Tuesday, 18 November 2014

Richard Flanagan, The Narrow Road to the Deep North

As this was the winner of the Man Booker prize this year, I'm sure it'll be on many people's Christmas lists. Although, I've only just started to read my way through the shortlist, I'm not convinced this would have been the winner for me.

fiction, POW, Japanese, Death Railway, novel, book review, Man Booker Prize 2014, winner, Richard Flanagan, The Narrow Road to the Deep North, WWII, Dorriago Evans, hardback,

The Plot: The Burma Railway, also known as the Death Railway, was built by Japan during WWII using forced labour. Approximately 180,000 Asian civilians and 60,000 allied Prisoners of War worked on the railway. Hundreds of thousands of people died, due to starvation, and the brutal regime of the camps.

The Narrow Road to the Deep North is the account of a fictional Australian army doctor, Dorriago Evans, and his life before, during and after his experience on the Death Railway. Dorriago struggles to save the lives of the men under his care, as is forced by his captors to select the POWs to work on the railway each day. Throughout he is haunted by the memory of Amy, the wife of his uncle, who he had an affair with.

The novel is non-liner, showing the long reaching consequences of trauma, and the importance of happier memories in difficult circumstances.

Rating: 3.5/5
Full review after the jump:-

I read an interview with Richard Flanagan recently, and it is obvious that The Road to the Deep North is a very personal book for him. It was written in tribute to his father, who survived the horrors of the Japanese camps, soon after the the novel was completed, Flanagan's dad died. The book is important as it concerns a theatre of war that is often neglected, I can think of many books that reveal the tragedy of the Western Front, but few that tell of the atrocities that occurred in the Pacific.

I knew of the Death Railway, but had not really reflected on the experiences of the POWs and civilians forced to build a railways across inhospitable jungle, before reading this novel. I was also unaware of the life vivisections and experiments that Japanese medical professionals performed on captured soldiers. These things were difficult to read, but I think it is important to beware and knowledge about history. By writing this book, and because of the widespread publicity it has received, Flanagan has undoubtedly brought this dark chapter of history to people's attention. It is also clearly a fitting memorial to Flanagan's late father, and something he should be incredibly proud of.
fiction, POW, Japanese, Death Railway, novel, book review, Man Booker Prize 2014, winner, Richard Flanagan, The Narrow Road to the Deep North, WWII, Dorriago Evans, hardback,

For me, the strongest part of the novel is the last section. The impact of their imprisonment obviously left the POWs with deep physiological scars. Often war novel focus on the events of warfare, and not the aftermath, which is only half the story. (For another good novel about post-war PTSD, see my review of The Yellow Birds). Personally, the most powerful part of The Narrow Road to the Deep North, was a small paragraph about Jimmy's dread that something would happen to his children if they didn't fold their clothes a certain way. His panic was a result of the serve beatings him and others experienced in the camps for minor infractions of camp rules. The incomprehension of children, illustrated how Jimmy was unable to make others understand his experiences and still ever-present fear. It is heartbreaking to think that the men who survived the camps, and never truly free of them.

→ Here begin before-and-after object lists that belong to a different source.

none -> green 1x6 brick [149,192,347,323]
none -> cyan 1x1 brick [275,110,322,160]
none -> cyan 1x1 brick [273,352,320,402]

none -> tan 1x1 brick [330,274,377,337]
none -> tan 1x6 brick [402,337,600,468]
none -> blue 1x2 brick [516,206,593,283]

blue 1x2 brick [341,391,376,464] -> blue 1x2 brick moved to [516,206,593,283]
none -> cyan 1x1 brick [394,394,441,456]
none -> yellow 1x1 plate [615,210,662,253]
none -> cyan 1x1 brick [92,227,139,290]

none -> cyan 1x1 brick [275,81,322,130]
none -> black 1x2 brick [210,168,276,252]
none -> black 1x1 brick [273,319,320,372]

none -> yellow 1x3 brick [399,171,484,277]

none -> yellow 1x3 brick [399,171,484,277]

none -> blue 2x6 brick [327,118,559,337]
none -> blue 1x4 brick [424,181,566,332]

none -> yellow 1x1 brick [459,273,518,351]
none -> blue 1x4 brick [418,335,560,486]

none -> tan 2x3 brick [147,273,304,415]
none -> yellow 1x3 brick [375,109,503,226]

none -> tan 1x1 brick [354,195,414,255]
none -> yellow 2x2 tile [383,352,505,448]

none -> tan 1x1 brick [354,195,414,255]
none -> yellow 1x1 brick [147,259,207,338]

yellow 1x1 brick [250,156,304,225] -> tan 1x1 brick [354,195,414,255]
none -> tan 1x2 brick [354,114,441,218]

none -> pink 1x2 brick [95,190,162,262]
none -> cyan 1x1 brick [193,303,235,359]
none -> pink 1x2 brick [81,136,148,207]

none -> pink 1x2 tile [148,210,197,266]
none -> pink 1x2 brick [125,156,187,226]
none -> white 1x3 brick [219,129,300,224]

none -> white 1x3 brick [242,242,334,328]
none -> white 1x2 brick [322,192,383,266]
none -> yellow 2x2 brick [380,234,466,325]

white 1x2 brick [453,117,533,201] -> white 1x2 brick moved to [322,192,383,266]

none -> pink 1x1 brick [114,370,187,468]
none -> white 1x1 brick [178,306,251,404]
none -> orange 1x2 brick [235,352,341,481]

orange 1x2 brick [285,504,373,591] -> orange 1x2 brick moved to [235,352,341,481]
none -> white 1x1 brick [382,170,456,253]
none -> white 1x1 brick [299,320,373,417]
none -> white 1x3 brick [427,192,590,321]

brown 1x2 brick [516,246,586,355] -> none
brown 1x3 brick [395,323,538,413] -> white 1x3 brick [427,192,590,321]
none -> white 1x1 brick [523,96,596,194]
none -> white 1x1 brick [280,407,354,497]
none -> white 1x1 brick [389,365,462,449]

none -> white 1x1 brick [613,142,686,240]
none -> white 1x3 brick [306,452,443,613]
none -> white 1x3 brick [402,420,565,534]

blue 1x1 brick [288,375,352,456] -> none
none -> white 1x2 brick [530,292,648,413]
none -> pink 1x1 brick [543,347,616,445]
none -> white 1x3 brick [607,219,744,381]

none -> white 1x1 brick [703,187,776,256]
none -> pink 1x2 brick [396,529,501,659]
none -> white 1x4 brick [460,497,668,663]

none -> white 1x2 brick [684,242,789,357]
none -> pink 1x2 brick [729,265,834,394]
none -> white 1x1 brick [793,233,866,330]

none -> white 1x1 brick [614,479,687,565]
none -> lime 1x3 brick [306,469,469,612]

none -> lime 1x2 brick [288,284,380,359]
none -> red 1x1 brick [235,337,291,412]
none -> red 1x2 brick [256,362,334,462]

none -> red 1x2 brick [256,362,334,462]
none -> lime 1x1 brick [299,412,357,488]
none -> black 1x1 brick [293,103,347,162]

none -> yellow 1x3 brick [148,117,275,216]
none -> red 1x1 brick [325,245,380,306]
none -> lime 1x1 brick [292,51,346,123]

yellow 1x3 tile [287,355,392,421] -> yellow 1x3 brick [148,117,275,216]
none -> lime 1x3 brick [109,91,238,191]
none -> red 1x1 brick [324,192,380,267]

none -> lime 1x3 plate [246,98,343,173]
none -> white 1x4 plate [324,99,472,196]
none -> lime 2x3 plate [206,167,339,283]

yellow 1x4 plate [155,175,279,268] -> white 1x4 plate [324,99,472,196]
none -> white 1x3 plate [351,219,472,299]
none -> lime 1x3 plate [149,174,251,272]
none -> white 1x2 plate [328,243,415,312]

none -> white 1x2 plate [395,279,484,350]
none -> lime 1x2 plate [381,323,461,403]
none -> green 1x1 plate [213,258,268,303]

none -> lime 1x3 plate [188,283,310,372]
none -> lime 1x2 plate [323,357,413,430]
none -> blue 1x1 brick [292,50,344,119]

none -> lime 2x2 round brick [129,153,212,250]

The reason my review of this novel is not higher, is even though it is about an emotive subject, catalogues numerous brutalities and is a personally book for the author, is often I was unable to emotionally connect with the novel. Perhaps this was because Flanagan didn't want to mawkish, or exploitive of the POWs experience, but it left me feeling like I was removed from the events of the novel. It's difficult to explain but I was very aware of myself as a reader, sort of witnessing from the outside, I wasn't emotionally engaged. This meant that Dorriago, the POWs and the Japanese guards remained as characters, they didn't really come to life for me. I wasn't as emotionally manipulated or involved as I expected to be, though of course I was still shocked by the atrocities on the Death Railways. Plus, there are so huge coincidence in the novel, (I'm going to avoid spoilers) that made the story seem contrived, and made me feel even more disengaged.

The critic reception of The Narrow Road to the Deep North has been overwhelmingly positive, and it does have some merit. However, as I've said there is something about the novel that is almost academic and dry. Aside from a few brief moments, the novel is not half as powerful as I expected.